Data excerpts:
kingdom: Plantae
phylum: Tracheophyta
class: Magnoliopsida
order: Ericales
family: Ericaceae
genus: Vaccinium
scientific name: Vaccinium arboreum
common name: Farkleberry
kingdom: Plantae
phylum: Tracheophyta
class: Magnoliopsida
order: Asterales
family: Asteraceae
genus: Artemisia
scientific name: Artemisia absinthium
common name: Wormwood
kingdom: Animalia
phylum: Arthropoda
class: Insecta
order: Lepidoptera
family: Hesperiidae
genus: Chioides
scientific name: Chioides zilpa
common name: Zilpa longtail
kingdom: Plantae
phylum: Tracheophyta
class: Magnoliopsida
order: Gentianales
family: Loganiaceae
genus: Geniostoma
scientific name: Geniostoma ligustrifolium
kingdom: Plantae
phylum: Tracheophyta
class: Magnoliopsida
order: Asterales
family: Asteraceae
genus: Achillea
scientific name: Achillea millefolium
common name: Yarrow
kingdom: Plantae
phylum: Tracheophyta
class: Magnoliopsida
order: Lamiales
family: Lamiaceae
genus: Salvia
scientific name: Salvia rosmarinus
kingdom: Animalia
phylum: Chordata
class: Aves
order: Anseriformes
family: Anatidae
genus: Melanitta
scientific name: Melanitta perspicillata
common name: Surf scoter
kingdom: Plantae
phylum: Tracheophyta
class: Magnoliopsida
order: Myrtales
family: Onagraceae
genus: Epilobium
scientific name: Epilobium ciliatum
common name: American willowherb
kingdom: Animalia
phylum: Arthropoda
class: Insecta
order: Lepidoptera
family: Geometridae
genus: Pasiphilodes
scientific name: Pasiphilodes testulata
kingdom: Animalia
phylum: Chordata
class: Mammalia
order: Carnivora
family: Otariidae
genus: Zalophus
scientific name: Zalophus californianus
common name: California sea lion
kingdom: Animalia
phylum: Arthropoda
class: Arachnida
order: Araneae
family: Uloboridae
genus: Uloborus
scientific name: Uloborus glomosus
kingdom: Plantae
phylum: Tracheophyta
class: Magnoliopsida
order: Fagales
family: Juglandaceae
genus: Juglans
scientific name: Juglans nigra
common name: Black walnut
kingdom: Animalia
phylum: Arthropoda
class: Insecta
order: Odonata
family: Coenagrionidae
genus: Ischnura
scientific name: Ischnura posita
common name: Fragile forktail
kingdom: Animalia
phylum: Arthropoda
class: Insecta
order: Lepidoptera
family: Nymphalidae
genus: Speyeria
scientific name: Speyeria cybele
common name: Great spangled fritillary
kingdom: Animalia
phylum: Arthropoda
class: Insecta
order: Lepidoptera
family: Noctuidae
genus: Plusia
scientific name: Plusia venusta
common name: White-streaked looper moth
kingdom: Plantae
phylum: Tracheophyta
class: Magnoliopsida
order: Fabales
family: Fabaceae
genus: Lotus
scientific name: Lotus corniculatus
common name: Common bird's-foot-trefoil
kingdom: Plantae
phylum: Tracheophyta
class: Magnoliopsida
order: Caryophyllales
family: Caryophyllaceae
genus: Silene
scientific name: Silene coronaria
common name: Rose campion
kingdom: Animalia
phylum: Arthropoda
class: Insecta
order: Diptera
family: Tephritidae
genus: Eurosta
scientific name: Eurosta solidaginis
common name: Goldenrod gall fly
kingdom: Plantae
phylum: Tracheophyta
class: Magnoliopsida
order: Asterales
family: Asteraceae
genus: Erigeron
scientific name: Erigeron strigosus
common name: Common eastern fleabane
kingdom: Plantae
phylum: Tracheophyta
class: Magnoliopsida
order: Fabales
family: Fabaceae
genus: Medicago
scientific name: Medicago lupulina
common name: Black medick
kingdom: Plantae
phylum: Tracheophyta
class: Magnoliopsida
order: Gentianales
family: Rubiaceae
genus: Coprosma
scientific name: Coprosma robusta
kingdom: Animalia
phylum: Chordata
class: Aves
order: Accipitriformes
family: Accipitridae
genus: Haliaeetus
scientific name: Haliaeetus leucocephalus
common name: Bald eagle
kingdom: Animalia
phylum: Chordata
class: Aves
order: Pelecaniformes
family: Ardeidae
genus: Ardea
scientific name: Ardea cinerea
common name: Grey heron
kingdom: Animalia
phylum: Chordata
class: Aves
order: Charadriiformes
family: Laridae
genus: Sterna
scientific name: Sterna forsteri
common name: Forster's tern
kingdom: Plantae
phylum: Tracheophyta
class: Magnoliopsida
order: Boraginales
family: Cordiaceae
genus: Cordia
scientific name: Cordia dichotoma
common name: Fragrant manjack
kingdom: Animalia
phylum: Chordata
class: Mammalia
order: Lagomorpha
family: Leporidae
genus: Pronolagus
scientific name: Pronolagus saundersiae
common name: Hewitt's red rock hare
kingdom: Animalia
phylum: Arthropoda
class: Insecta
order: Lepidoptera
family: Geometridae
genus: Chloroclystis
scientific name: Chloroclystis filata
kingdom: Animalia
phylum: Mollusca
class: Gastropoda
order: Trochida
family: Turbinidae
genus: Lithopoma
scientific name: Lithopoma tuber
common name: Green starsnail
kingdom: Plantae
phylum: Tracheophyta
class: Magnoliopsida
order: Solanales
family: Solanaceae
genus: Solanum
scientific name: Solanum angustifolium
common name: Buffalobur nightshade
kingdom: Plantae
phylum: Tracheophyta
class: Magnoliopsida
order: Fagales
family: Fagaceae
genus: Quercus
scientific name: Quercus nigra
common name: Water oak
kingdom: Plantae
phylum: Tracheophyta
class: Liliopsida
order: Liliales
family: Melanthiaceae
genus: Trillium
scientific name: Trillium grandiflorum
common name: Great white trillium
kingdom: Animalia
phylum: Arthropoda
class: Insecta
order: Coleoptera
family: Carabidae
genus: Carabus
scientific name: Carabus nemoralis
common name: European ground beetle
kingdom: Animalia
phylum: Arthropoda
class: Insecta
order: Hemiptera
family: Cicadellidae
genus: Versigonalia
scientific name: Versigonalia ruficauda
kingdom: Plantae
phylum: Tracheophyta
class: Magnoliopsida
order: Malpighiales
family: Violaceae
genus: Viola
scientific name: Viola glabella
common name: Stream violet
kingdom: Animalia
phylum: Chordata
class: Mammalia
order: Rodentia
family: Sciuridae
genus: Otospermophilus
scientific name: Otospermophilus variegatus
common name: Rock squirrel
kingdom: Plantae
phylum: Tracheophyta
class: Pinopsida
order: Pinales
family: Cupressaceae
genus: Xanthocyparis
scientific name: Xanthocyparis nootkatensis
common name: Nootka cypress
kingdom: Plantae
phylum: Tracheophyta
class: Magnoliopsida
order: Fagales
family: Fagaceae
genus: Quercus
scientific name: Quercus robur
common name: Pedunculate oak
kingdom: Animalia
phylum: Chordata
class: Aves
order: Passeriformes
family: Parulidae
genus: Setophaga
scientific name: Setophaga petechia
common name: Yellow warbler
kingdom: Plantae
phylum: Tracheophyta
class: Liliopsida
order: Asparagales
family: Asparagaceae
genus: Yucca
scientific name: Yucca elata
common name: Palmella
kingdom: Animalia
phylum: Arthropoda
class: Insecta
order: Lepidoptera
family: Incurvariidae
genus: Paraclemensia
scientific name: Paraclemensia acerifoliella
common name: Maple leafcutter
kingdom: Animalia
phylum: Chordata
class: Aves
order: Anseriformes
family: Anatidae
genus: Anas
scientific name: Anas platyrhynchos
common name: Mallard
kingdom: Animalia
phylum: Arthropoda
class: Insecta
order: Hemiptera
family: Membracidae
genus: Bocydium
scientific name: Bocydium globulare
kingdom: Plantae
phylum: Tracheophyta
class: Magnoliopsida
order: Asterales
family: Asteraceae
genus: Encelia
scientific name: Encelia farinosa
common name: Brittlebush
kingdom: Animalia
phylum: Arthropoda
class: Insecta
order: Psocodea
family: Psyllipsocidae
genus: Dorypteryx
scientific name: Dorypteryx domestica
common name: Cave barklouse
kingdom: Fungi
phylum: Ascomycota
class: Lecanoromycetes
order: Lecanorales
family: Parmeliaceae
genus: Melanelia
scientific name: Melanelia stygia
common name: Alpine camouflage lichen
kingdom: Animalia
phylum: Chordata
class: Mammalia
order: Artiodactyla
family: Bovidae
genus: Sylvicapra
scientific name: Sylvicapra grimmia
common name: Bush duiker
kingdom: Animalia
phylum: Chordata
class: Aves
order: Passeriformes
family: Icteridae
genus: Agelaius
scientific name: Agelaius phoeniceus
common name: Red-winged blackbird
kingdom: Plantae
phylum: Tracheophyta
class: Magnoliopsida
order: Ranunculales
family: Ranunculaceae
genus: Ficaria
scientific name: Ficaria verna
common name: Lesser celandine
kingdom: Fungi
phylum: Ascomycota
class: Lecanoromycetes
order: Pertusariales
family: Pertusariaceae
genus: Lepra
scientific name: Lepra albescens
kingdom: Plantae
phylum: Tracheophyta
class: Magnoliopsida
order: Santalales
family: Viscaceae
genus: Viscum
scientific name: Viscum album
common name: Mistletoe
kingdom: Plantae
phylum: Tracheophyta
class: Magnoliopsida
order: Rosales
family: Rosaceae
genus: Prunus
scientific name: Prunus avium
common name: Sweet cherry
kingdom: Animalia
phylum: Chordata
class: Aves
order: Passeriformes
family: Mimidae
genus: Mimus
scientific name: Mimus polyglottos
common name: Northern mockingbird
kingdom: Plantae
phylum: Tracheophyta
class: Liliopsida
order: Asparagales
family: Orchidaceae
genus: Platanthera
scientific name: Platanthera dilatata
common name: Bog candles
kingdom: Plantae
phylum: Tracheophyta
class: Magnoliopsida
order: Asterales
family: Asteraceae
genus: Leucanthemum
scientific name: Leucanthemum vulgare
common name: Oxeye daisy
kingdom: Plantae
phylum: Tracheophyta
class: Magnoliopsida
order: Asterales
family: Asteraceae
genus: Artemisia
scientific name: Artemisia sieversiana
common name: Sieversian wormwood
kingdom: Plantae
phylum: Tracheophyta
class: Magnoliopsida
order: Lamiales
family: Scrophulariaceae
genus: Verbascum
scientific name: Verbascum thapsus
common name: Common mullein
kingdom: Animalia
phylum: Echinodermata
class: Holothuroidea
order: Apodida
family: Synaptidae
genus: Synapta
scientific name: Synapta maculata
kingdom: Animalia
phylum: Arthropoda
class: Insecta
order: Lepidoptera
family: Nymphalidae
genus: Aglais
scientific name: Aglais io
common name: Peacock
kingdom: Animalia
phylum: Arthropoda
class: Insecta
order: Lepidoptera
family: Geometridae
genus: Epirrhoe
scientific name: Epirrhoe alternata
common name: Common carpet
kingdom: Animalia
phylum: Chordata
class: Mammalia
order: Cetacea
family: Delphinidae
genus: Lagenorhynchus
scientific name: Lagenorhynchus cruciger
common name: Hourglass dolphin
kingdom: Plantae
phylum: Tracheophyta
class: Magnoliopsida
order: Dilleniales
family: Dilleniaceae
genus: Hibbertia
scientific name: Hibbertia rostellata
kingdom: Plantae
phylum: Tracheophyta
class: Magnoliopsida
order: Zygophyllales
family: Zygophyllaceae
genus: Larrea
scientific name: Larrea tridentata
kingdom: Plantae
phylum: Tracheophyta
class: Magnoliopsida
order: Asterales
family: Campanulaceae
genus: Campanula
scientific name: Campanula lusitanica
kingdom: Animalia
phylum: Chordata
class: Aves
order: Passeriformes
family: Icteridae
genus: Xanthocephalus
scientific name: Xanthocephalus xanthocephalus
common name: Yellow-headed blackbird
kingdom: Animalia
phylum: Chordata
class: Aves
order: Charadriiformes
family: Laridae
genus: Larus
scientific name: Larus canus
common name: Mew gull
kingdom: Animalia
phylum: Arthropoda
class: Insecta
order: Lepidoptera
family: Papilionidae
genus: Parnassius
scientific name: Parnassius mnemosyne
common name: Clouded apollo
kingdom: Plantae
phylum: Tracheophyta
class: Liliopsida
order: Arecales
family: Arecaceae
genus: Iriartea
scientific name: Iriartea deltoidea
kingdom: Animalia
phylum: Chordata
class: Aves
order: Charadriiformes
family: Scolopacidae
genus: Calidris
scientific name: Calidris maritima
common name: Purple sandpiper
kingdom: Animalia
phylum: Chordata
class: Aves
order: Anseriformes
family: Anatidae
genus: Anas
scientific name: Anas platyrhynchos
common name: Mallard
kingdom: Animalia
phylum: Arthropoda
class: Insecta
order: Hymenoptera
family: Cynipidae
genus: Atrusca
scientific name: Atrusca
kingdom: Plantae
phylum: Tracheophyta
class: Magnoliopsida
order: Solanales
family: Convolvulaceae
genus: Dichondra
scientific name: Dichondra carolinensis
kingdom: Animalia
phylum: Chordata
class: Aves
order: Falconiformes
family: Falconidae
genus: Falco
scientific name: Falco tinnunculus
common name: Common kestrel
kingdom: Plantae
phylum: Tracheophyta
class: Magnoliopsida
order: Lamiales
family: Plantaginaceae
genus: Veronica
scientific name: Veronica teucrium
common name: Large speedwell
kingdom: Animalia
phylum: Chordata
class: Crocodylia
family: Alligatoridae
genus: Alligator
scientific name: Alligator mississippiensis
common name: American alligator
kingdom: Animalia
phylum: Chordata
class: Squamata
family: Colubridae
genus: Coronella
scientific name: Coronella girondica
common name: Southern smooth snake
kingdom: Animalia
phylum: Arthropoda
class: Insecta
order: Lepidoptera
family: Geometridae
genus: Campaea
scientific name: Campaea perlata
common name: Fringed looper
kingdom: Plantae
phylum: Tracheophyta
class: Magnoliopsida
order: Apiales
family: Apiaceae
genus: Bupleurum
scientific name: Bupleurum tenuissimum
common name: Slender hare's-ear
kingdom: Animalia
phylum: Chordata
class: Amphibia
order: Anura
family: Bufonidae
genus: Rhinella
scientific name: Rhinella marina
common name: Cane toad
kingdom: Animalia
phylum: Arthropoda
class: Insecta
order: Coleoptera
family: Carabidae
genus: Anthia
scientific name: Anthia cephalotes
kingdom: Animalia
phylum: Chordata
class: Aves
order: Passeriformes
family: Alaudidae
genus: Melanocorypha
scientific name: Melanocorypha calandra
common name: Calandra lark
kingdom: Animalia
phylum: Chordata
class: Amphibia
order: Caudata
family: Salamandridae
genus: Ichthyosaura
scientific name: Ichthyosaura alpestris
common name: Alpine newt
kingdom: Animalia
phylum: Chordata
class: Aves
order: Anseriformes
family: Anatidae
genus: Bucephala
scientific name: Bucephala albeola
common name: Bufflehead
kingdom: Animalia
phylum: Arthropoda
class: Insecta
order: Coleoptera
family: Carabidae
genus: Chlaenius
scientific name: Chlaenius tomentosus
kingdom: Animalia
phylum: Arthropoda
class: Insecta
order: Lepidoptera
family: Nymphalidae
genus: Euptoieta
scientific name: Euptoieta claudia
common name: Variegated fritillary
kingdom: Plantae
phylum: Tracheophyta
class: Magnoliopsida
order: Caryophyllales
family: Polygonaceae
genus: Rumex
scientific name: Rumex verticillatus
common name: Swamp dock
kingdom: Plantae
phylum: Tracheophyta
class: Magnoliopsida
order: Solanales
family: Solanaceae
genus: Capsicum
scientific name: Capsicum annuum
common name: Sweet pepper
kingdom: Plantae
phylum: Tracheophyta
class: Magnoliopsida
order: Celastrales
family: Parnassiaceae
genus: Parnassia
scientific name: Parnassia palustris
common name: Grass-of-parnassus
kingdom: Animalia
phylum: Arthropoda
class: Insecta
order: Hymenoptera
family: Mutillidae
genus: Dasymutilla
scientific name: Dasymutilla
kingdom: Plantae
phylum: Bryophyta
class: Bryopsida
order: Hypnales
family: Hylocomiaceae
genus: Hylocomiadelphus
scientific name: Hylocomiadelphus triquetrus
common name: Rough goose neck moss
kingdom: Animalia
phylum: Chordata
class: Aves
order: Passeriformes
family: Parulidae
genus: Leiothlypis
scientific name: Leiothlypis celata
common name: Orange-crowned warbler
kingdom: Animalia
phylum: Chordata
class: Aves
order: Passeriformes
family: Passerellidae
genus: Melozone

WHAT THIS TASK INVOLVES: Retype the lines of the data above verbatim, from the line with "class: Holothuroidea" to the line with "family: Scolopacidae", including both of those lines.

RESPONSE FOR THIS EXERCISE:
class: Holothuroidea
order: Apodida
family: Synaptidae
genus: Synapta
scientific name: Synapta maculata
kingdom: Animalia
phylum: Arthropoda
class: Insecta
order: Lepidoptera
family: Nymphalidae
genus: Aglais
scientific name: Aglais io
common name: Peacock
kingdom: Animalia
phylum: Arthropoda
class: Insecta
order: Lepidoptera
family: Geometridae
genus: Epirrhoe
scientific name: Epirrhoe alternata
common name: Common carpet
kingdom: Animalia
phylum: Chordata
class: Mammalia
order: Cetacea
family: Delphinidae
genus: Lagenorhynchus
scientific name: Lagenorhynchus cruciger
common name: Hourglass dolphin
kingdom: Plantae
phylum: Tracheophyta
class: Magnoliopsida
order: Dilleniales
family: Dilleniaceae
genus: Hibbertia
scientific name: Hibbertia rostellata
kingdom: Plantae
phylum: Tracheophyta
class: Magnoliopsida
order: Zygophyllales
family: Zygophyllaceae
genus: Larrea
scientific name: Larrea tridentata
kingdom: Plantae
phylum: Tracheophyta
class: Magnoliopsida
order: Asterales
family: Campanulaceae
genus: Campanula
scientific name: Campanula lusitanica
kingdom: Animalia
phylum: Chordata
class: Aves
order: Passeriformes
family: Icteridae
genus: Xanthocephalus
scientific name: Xanthocephalus xanthocephalus
common name: Yellow-headed blackbird
kingdom: Animalia
phylum: Chordata
class: Aves
order: Charadriiformes
family: Laridae
genus: Larus
scientific name: Larus canus
common name: Mew gull
kingdom: Animalia
phylum: Arthropoda
class: Insecta
order: Lepidoptera
family: Papilionidae
genus: Parnassius
scientific name: Parnassius mnemosyne
common name: Clouded apollo
kingdom: Plantae
phylum: Tracheophyta
class: Liliopsida
order: Arecales
family: Arecaceae
genus: Iriartea
scientific name: Iriartea deltoidea
kingdom: Animalia
phylum: Chordata
class: Aves
order: Charadriiformes
family: Scolopacidae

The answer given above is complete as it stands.